> Your tasks:
• A. In the text on award shows, what happens to most Best Picture winners within a few years of release?
• B. Rewrite the passage of the text on award shows that begins at the words "Awards and box" and stops after "film can achieve.", putting "yardstick" in place of "benchmark".
START Selected text
Artists love to say that "award shows don't matter", but they're lying. Any artist that tells you that art shouldn't be a competition is an artist that loses art competitions.
The industry doesn't want you to think this even though they think it themselves: making a contest or a competition out of Art is good. Artist can get up their own asses so fast if everyone is just telling them how good they are and that it doesn't matter that they don't win any awards.
Forcing them to prove their value through winning an Academy Award pushes them to improve their craft and strive for higher levels of greatness.
Competition is something that we accept for capitalism. We accept it for sports. We accept the idea that competition makes everyone involved better in almost every realm of life. So why do we allow artists to pretend like they're above it all?
They aren't. No industry is above competition.
Awards and box office returns show that a movie has value. This is why artists that do not win awards want you to think that they are not important. If they were invited to play the game, they would - but they aren't, so they have to shit on the game instead.
Now, the Academy Awards rarely capture everything great in a given year. How can they? They often pick the wrong winner and most Best Picture award winners are forgotten within a few years after they are released.
However, it's rarely the case that the nominees within a given category are valueless. Award shows can still be used as a benchmark for the best that film can achieve.
END Selected text
START Data for analysis
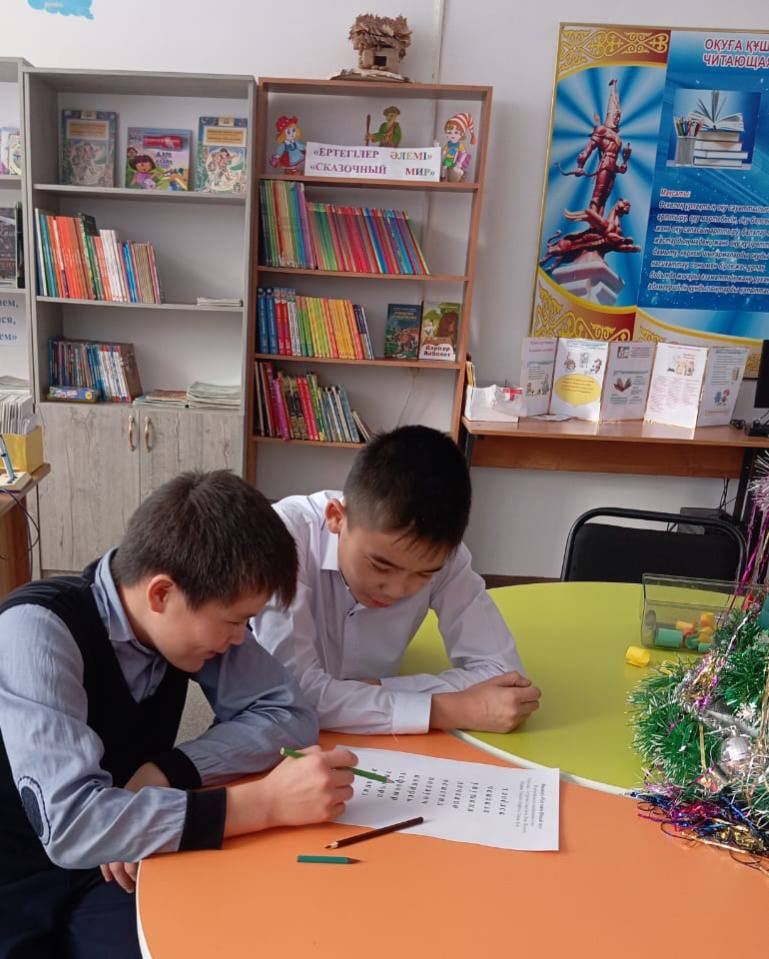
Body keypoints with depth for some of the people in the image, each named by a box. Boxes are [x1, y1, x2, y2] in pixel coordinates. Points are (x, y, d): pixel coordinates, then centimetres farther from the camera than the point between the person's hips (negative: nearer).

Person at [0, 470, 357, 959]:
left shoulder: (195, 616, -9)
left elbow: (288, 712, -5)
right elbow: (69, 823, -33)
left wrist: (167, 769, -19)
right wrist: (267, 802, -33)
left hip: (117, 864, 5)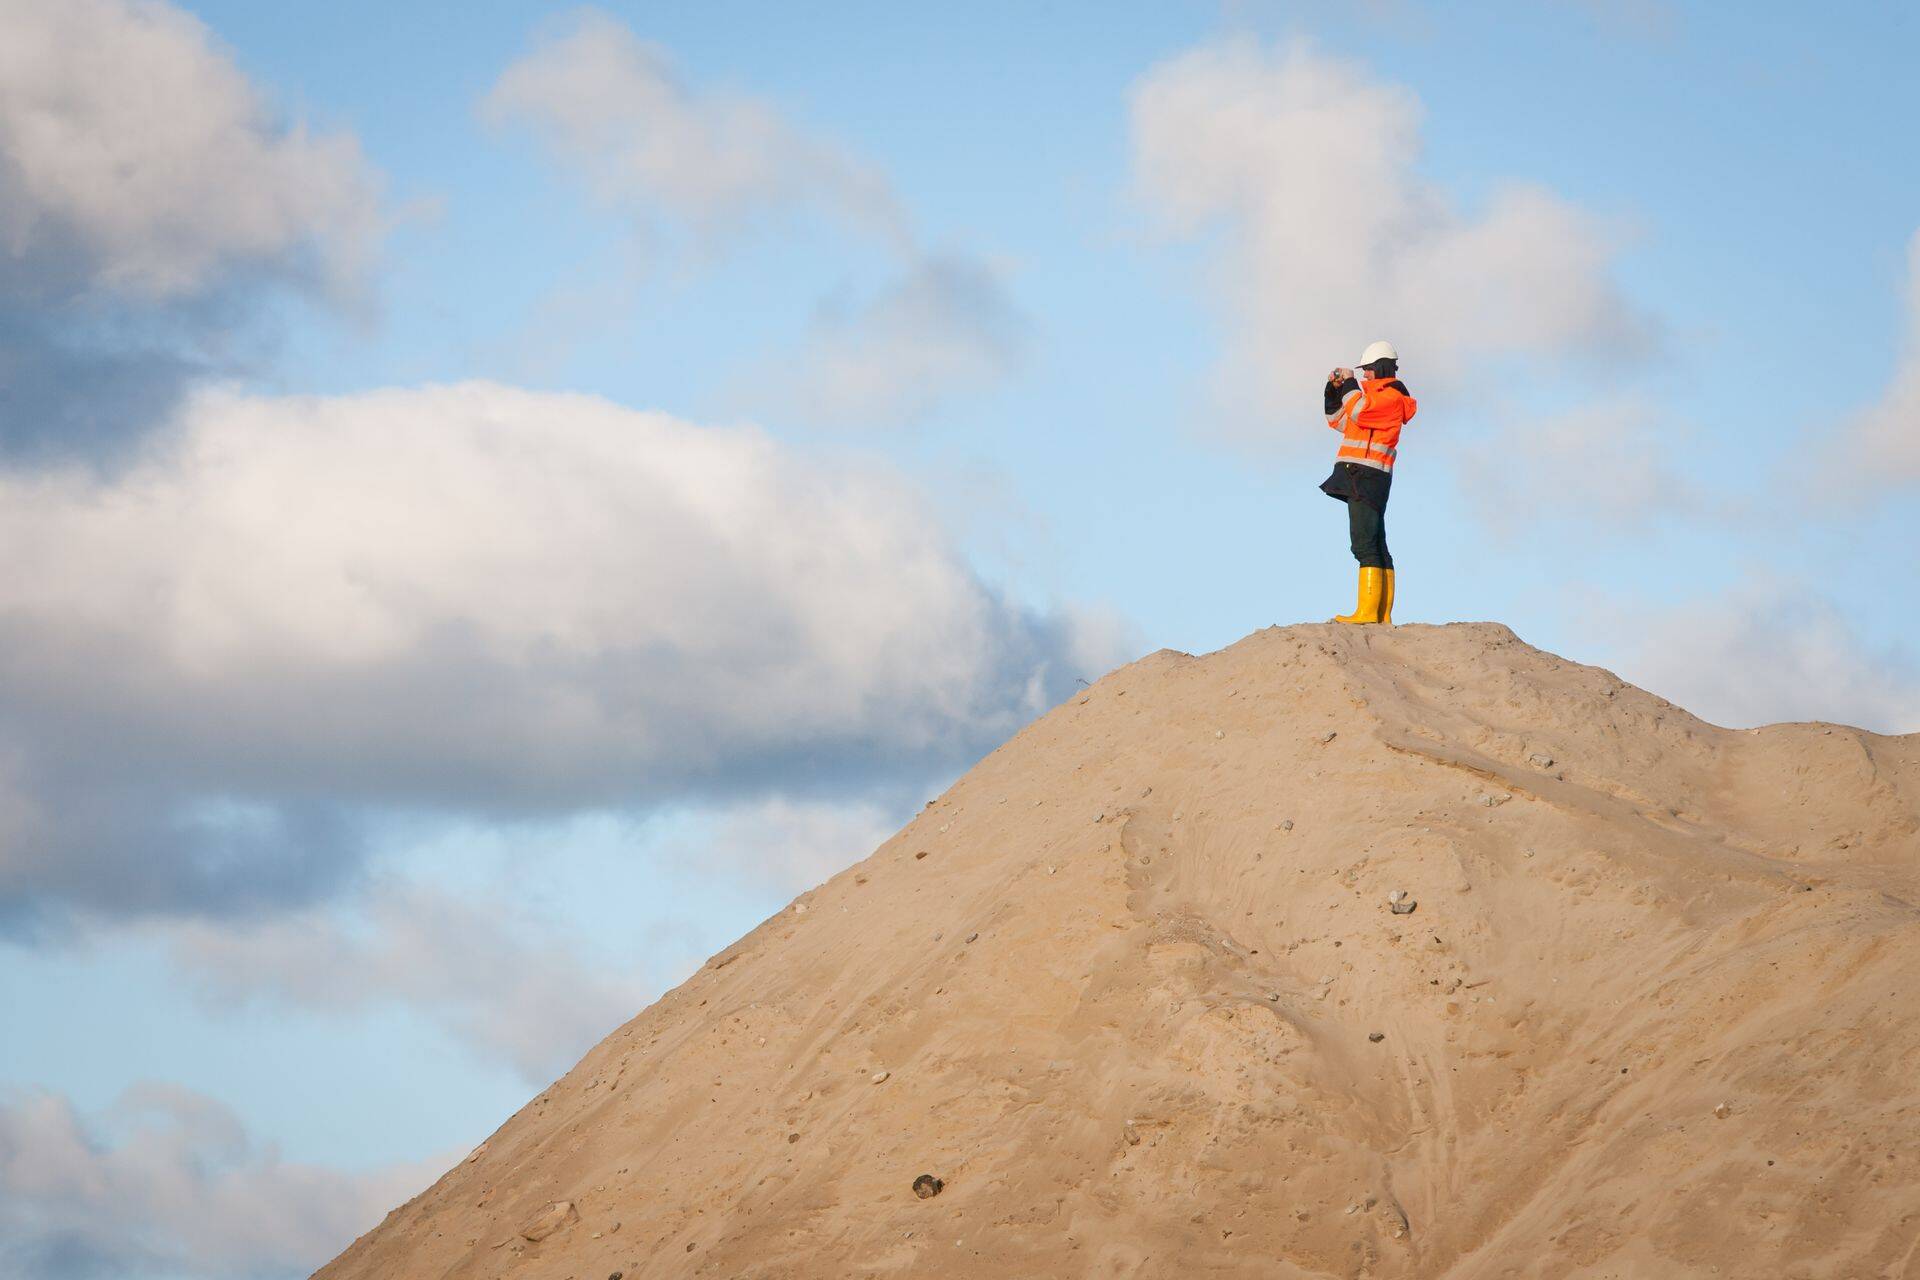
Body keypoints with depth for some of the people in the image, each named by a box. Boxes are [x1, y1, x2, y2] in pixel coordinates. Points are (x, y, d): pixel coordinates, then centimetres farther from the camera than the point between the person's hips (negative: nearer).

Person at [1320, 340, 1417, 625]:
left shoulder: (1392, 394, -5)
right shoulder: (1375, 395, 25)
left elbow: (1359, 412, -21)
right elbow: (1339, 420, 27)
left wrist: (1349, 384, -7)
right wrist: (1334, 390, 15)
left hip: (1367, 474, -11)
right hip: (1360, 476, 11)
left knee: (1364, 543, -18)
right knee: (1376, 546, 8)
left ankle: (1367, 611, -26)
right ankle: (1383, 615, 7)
END Data for analysis
> Results by task:
• A. They are forgotten.

• B.
Awards and box office returns show that a movie has value. This is why artists that do not win awards want you to think that they are not important. If they were invited to play the game, they would - but they aren't, so they have to shit on the game instead.
Now, the Academy Awards rarely capture everything great in a given year. How can they? They often pick the wrong winner and most Best Picture award winners are forgotten within a few years after they are released.
However, it's rarely the case that the nominees within a given category are valueless. Award shows can still be used as a yardstick for the best that film can achieve.